ECLI:NL:RBSGR:2000:AA6673
Rechtbank 's-Gravenhage
- Voorlopige voorziening+bodemzaak
- J.P. Smit
- Rechtspraak.nl
Verzoek om voorlopige voorziening inzake visum voor familiebezoek door Pakistaanse verzoekster
In deze zaak verzoekt de Pakistaanse verzoekster, geboren in 1968, om een voorlopige voorziening voor de afgifte van een visum voor familiebezoek aan haar echtgenoot in Nederland. Op 4 februari 2000 heeft haar referent, B, namens haar en hun twee minderjarige kinderen, C en D, een visumaanvraag ingediend voor een kort verblijf van negentig dagen. De aanvragen zijn op 18 april 2000 door de Minister van Buitenlandse Zaken afgewezen. Verzoekster heeft hiertegen bezwaar gemaakt en verzocht om een voorlopige voorziening, zodat zij en haar kinderen als ware zij in het bezit van een visum behandeld worden tot er op het bezwaar is beslist.

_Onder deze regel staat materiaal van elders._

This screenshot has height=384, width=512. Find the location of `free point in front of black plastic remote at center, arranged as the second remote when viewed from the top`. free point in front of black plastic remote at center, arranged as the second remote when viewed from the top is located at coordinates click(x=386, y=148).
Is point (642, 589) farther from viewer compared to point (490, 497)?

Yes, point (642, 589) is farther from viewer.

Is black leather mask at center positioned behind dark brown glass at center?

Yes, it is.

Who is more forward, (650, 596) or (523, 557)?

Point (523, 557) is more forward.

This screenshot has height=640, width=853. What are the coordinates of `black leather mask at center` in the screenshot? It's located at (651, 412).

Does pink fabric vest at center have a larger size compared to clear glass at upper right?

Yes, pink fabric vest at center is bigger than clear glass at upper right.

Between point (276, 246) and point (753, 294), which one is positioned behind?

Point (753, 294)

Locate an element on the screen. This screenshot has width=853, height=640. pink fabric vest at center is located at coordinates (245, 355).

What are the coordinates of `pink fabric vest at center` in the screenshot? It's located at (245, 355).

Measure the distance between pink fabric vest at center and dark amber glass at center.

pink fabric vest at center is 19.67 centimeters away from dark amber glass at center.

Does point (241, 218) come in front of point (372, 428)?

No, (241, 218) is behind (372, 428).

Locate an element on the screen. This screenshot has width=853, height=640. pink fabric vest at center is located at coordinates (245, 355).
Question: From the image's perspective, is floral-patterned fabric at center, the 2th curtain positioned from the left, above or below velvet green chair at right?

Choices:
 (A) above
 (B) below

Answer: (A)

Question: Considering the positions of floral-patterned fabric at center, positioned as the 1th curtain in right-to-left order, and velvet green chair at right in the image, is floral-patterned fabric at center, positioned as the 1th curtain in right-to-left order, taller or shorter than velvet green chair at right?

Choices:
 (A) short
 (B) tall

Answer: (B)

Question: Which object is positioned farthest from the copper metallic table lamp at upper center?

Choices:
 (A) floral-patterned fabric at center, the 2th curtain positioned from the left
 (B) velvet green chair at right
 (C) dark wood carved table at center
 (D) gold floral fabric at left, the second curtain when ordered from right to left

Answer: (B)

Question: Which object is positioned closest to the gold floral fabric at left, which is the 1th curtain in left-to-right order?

De president van de rechtbank heeft op 16 juni 2000 de zaak behandeld. Verzoekster stelt dat zij een spoedeisend belang heeft bij de gevraagde voorziening, omdat zij al geruime tijd gescheiden leeft van haar echtgenoot en dit een negatieve invloed heeft op haar gezondheid. De verweerder, vertegenwoordigd door mr. T.H.T.W. Zee, betwist echter dat er sprake is van een spoedeisend belang en stelt dat verzoekster niet heeft aangetoond dat het bezoek aan haar echtgenoot niet langer kan worden uitgesteld.
De president overweegt dat de aangevoerde belangen en persoonlijke omstandigheden niet van zodanige aard zijn dat er een spoedeisend belang kan worden aangenomen. De president wijst het verzoek af, omdat de wettelijke beslistermijn nog niet is verstreken en er geen evident onjuist besluit is vastgesteld. De president concludeert dat er geen aanleiding is om de gevraagde voorlopige voorziening te treffen, en dat er geen proceskosten aan de andere partij kunnen worden opgelegd.